### What you are asked to do
Write out the lines of the material between the one holding "collection date: 1988-03-11" and the one holding "scientific name: Ruellia chartacea", inclusive, renaming "locality" to "site" and leaving everything else unchanged.

Data supplied start

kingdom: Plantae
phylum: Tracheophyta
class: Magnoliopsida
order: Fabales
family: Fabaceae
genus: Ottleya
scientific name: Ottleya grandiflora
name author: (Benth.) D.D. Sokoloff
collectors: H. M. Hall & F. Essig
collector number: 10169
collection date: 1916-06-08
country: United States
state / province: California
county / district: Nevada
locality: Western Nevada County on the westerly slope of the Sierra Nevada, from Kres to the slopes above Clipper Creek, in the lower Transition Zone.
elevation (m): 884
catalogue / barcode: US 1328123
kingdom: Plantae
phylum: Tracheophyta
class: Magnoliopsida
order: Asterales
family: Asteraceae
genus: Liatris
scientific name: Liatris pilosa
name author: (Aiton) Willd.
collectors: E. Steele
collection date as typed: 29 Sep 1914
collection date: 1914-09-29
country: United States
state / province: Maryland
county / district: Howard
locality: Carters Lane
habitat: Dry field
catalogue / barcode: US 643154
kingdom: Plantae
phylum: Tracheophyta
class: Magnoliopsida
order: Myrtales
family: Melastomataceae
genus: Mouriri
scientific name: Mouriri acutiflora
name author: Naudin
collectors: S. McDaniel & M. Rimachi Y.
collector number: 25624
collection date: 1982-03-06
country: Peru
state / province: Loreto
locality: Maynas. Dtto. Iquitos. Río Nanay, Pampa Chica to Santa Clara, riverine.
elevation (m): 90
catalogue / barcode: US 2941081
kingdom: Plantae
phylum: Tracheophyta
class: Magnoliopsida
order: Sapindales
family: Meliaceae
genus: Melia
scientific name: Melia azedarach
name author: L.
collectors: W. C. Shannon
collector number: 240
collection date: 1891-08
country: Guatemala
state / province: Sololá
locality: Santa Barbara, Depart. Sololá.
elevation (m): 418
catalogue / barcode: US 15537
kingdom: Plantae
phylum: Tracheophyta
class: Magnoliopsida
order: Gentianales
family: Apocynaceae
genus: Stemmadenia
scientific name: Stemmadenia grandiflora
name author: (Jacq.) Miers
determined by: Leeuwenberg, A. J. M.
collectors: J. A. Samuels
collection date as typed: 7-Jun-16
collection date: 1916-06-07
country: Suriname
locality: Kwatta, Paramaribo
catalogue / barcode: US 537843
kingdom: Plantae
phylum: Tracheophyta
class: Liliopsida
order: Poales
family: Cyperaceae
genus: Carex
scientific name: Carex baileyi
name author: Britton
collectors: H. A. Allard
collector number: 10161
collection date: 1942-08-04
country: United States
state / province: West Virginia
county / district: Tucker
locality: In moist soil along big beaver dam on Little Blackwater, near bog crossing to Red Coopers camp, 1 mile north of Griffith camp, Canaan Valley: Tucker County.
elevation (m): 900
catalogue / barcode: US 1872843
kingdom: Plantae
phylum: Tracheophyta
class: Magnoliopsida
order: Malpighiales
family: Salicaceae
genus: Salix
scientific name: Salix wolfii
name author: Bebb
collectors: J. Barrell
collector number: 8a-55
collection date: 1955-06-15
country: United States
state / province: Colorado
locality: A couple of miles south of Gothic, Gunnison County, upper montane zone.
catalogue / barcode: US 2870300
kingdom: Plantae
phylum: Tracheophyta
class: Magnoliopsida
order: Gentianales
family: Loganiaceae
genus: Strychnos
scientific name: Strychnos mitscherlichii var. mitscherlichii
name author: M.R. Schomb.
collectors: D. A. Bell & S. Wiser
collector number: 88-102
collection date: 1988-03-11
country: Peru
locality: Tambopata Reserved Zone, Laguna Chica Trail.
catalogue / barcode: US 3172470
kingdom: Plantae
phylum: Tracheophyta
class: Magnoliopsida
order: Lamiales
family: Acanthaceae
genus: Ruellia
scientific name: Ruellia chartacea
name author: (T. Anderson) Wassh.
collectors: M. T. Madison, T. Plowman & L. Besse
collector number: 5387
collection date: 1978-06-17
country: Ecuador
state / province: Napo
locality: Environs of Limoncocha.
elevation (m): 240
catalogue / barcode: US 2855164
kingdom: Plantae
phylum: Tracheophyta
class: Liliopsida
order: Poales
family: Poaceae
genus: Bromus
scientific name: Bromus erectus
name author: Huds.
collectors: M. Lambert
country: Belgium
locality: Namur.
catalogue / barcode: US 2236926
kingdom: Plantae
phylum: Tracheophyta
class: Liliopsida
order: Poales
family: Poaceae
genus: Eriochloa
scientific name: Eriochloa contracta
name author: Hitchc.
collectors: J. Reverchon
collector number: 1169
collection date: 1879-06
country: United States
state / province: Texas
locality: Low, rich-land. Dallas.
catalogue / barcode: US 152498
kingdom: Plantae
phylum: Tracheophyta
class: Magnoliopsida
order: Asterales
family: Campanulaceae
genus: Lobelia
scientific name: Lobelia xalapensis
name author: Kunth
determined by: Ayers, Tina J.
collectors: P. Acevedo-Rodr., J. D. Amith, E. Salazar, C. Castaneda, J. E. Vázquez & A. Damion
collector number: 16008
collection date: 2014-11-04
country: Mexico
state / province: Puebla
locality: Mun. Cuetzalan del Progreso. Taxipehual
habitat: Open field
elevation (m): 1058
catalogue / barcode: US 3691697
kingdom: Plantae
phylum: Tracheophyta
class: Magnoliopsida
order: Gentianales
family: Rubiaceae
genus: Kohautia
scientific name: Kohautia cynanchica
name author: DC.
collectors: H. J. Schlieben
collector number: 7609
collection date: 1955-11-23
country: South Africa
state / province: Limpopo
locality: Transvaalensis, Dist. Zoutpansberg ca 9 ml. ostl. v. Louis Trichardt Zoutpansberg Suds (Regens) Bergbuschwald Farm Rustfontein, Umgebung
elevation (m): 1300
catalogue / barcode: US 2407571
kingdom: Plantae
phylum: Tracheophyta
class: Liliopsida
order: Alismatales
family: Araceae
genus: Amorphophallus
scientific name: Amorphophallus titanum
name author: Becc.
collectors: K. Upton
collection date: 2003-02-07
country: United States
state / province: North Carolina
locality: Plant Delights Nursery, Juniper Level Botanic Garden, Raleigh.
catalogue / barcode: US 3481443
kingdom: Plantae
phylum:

Data supplied end

### The response
collection date: 1988-03-11
country: Peru
site: Tambopata Reserved Zone, Laguna Chica Trail.
catalogue / barcode: US 3172470
kingdom: Plantae
phylum: Tracheophyta
class: Magnoliopsida
order: Lamiales
family: Acanthaceae
genus: Ruellia
scientific name: Ruellia chartacea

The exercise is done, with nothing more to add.